Nursing College Uses Telehealth Program to Continue Clinical Education

April 28, 2020

When the pandemic put an end to in-person clinical education experiences, the college leaned on its telehealth infrastructure.

Image
UArizona College of Nursing DNP-FNP student Adriana Warne uses telehealth to conduct remote wellness checks and gain clinical hours otherwise unavailable during the COVID-19 pandemic.

UArizona College of Nursing DNP-FNP student Adriana Warne uses telehealth to conduct remote wellness checks and gain clinical hours otherwise unavailable during the COVID-19 pandemic.

As people adapt to social distancing and work-from-home measures due to COVID-19, the importance of telecommunications never has been more critical – especially in health care – and now it’s taking on new significance in health care education.

Image
DNP-FNP student Adriana Warne (on screen) conducts a remote wellness check with Guatemalan client and an interpreter.

DNP-FNP student Adriana Warne (on screen) conducts a remote wellness check with Guatemalan client and an interpreter.

A core component of nursing education is the clinical experience: students participate in supervised learning sessions in real-world health-care environments, which provide an opportunity to put what they have learned in the classroom into practice.

In the midst of a global pandemic, the telehealth certificate program at the University of Arizona College of Nursing provides clinical experience for its students in the Family Nurse Practitioner Program.

The UArizona nursing telehealth program allows students to learn about the distribution of health-related services and information via electronic information and telecommunication technologies.
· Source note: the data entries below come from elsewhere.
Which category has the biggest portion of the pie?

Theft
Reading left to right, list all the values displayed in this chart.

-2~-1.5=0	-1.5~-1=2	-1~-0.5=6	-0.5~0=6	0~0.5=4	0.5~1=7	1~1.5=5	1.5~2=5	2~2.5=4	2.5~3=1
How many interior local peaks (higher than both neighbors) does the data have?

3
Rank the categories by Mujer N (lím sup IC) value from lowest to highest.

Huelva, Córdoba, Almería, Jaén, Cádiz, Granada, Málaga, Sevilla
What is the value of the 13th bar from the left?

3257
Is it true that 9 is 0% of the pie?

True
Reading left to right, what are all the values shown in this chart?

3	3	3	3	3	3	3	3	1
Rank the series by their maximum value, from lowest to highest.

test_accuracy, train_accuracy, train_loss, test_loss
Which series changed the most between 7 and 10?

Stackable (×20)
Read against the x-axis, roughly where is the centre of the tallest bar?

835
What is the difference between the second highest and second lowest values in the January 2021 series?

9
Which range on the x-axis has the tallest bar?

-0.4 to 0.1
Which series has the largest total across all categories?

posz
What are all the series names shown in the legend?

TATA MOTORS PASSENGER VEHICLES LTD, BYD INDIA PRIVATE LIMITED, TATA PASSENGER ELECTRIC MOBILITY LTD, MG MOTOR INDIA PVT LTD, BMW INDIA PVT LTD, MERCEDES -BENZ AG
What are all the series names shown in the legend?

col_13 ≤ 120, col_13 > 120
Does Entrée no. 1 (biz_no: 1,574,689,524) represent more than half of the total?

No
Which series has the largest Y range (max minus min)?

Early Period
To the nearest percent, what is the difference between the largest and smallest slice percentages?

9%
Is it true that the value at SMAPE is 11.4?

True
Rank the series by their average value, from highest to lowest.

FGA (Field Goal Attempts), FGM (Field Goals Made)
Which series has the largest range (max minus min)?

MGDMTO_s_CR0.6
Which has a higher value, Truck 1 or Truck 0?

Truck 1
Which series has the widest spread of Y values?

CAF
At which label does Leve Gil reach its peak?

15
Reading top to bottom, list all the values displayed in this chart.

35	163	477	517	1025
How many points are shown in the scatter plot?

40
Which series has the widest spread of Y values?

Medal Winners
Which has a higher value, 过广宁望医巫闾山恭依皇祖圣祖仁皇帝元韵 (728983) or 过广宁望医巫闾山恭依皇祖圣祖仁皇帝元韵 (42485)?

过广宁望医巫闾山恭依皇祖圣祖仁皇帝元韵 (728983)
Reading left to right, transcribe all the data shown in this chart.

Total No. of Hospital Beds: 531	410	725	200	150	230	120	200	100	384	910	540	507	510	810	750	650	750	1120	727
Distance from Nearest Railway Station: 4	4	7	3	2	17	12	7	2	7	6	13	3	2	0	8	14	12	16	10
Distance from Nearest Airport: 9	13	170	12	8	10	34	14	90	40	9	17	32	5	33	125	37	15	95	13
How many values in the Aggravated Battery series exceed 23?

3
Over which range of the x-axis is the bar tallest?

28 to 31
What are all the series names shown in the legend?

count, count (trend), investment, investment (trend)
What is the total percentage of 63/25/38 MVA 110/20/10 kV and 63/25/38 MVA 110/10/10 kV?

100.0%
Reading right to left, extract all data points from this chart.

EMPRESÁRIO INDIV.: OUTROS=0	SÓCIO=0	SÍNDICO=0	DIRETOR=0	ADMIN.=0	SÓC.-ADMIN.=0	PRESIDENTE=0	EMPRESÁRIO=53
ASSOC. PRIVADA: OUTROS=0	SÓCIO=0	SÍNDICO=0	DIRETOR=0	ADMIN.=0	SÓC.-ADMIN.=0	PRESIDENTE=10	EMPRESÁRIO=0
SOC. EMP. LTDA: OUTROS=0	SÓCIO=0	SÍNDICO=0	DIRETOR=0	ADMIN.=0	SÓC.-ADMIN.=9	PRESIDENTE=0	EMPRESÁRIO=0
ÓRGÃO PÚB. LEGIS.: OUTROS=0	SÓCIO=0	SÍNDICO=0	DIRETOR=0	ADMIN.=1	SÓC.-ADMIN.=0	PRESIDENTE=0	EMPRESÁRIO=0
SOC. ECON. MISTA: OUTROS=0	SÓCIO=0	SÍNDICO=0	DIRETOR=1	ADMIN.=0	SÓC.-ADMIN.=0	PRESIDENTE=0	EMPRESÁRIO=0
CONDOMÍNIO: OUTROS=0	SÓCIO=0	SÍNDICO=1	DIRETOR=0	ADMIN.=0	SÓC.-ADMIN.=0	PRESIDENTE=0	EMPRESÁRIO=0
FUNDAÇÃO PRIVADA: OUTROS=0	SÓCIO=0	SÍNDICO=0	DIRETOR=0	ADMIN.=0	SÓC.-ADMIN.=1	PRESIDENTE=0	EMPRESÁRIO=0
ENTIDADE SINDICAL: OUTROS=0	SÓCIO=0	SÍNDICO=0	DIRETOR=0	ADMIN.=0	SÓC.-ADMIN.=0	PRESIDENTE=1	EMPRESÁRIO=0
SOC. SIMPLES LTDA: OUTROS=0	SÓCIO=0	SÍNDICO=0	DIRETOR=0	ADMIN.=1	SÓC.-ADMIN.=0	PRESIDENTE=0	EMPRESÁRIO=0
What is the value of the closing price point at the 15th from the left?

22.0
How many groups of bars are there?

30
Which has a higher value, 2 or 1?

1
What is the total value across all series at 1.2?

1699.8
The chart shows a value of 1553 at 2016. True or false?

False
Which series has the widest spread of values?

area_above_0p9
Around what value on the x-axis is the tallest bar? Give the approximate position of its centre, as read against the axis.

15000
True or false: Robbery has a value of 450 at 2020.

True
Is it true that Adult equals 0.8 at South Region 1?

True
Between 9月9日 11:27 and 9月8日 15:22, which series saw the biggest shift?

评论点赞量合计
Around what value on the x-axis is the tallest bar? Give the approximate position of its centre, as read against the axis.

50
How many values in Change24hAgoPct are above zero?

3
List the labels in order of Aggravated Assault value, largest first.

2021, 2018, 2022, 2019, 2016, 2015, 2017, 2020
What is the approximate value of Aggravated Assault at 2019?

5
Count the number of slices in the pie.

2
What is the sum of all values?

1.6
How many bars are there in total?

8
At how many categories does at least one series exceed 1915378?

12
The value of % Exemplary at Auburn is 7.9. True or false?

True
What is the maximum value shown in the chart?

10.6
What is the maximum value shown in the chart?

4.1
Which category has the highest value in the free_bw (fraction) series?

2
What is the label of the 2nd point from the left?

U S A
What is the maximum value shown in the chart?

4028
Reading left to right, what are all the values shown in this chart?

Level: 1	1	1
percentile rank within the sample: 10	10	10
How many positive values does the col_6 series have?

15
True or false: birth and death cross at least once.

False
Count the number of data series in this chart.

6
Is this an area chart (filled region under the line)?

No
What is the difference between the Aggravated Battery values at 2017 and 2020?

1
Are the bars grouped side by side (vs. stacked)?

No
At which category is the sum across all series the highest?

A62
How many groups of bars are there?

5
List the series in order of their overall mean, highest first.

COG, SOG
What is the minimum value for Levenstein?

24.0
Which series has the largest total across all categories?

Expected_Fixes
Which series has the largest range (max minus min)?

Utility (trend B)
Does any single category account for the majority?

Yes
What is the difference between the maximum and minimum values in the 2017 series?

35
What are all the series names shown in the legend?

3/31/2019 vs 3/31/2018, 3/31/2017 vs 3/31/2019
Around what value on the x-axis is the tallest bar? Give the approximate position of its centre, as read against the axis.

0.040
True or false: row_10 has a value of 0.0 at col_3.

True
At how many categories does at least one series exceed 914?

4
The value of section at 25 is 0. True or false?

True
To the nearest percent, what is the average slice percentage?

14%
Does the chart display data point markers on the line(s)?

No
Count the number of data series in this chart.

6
It fosters long-distance patient and clinician contact, care, advice, reminders, education, intervention and monitoring.

One such notable program is a partnership with Casa Alitas, a program run by Catholic Community Services of Southern Arizona, Inc. that offers short-term shelter to migrants on the beginning stages of their immigration journey. This semester, students began performing well-child assessments on migrant children at the facility with the goal to prepare them to start school when they reach their sponsor’s home city.

Image
Audrey Russell-Kibble, DNP, FNP-C, FAANP

Audrey Russell-Kibble, DNP, FNP-C, FAANP

Audrey Russell-Kibble, DNP, FNP-C, FAANP, a clinical associate professor, was supervising rotations for students when the COVID-19 crisis hit. Students must practice 90 pediatric clinical hours as part of their education in the Doctor of Nursing Practice to Family Nurse Practitioner (DNP-FNP) degree. It quickly became clear for the safety of students, faculty members and patients that the clinical hours would need to be moved online.

Student Adriana Warne, BSN, RN, had completed 32 of her clinical hours at Casa Alitas. Warne is working on her DNP project to develop a Migrant Well-Child Health Toolkit for the program. She worked with Dr. Russell-Kibble to prepare for the transition to telehealth screenings, translating the Casa Alitas Medical Screening Tool into Spanish to prepare for her first remote wellness check.

She worked with an intake person to aid with the interview of a mother from Guatemala and her four children and interfaced with interpreters to successfully complete the screening.

“The intake person gave Adriana high marks for her respectful and culturally competent gentle manner with the migrant mother and her family,” Dr. Russell-Kibble said.

Image
Allen Prettyman, PhD, FNP-BC, FAANP

Allen Prettyman, PhD, FNP-BC, FAANP

Allen Prettyman, PhD, FNP-BC, FAANP, clinical associate professor and DNP program interim director, added, “This is an excellent example of the College of Nursing overcoming barriers to clinical education during this time of crisis.”

Warne said the experience was incredible, and called the telehealth technology invaluable as students learn how to adapt to assess patients and families during the COVID-19 pandemic.

“Since I already completed in-person clinical time at Casa Alitas for the semester, being able to apply a telehealth approach to clinical care really brought my clinical experience to another level,” she added. “This opportunity allowed me to use what I learned thus far in my didactic coursework about telemedicine and cultural competency. I also applied what I learned in my clinical work by exercising my clinical judgment without being physically present with the family.”

During the screening, Warne built a rapport with the family by working with two interpreters, one who spoke Mam (an indigenous Mayan language in Guatemala and the Mexican state of Chiapas) and one who was bilingual in English and Spanish. The Mam language interpreter was present at the visit by telephone, but the migrant woman was able to see Warne face-to-face on an iPad furnished by the college.

“I know this experience will enhance my DNP project, and I can’t thank Casa Alitas and the College of Nursing enough for this unique opportunity to apply this innovative approach to clinical care,” Warne said. “Hopefully, more students will have the opportunity to use telehealth technology, because I have a feeling once everything settles with COVID-19, telemedicine is going to grow exponentially and become a more common approach to clinical practice.”